I have a List<String> and I have to convert it to Map, by grouping same length Strings into a List, using String length as the key in, sorted order. It can be done using -

Map<Integer, List<String>> result = new TreeMap<>();
for (String str : list) {
    if (!result.containsKey(str.length())) {
        result.put(str.length(), new ArrayList<>());
    }
    result.get(str.length()).add(str);
}

How can we do it using Java 8 streams?

You could do it with streams:

Map<Integer, List<String>> result = list.stream()
    .collect(Collectors.groupingBy(
        String::length,        // use length of string as key
        TreeMap::new,          // create a TreeMap
        Collectors.toList())); // the values is a list of strings

This collects the stream by means of the overload of Collectors.groupingBy that accepts 3 arguments: the key mapper function, the supplier of the map and the downstream collector.

However, there's a more compact way to do it, without streams:

Map<Integer, List<String>> result = new TreeMap<>();
list.forEach(s -> result.computeIfAbsent(s.length(), k -> new ArrayList<>()).add(s));

This uses List.forEach and Map.computeIfAbsent to achieve what you want.
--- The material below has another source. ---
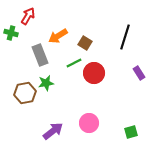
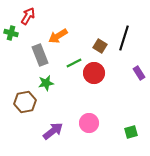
black line: moved 1 px left, 1 px down
brown square: moved 15 px right, 3 px down
brown hexagon: moved 9 px down
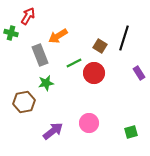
brown hexagon: moved 1 px left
Java streams can be grouped into a map by using the grouping collectors, the easiest way to make one is to use

Collectors.groupBy(comparator)

where comparator converts streamed values into map keys.
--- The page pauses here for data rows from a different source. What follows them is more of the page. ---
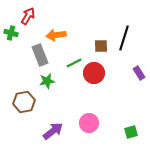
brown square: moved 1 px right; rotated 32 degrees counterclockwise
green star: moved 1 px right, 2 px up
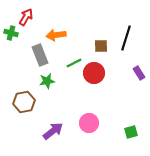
red arrow: moved 2 px left, 1 px down
black line: moved 2 px right
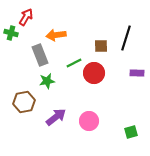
purple rectangle: moved 2 px left; rotated 56 degrees counterclockwise
pink circle: moved 2 px up
purple arrow: moved 3 px right, 14 px up
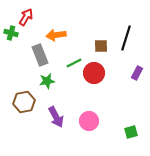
purple rectangle: rotated 64 degrees counterclockwise
purple arrow: rotated 100 degrees clockwise
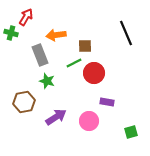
black line: moved 5 px up; rotated 40 degrees counterclockwise
brown square: moved 16 px left
purple rectangle: moved 30 px left, 29 px down; rotated 72 degrees clockwise
green star: rotated 28 degrees clockwise
purple arrow: rotated 95 degrees counterclockwise
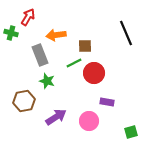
red arrow: moved 2 px right
brown hexagon: moved 1 px up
The return is a Map from comparator key to list of entries

public class Test {
  public static void main(final String... args) {
    List<String> in = Arrays.asList("A", "AB", "B", "ABC");
    final Map<Integer, List<String>> all = in.stream()
        .collect(Collectors.groupingBy(String::length));
    System.out.println(all);
  }
}

Output:

{1=[A, B], 2=[AB], 3=[ABC]}

You can do this in Java 8 with groupingBy on one line.

result = list.stream().collect(Collectors.groupingBy(String::length));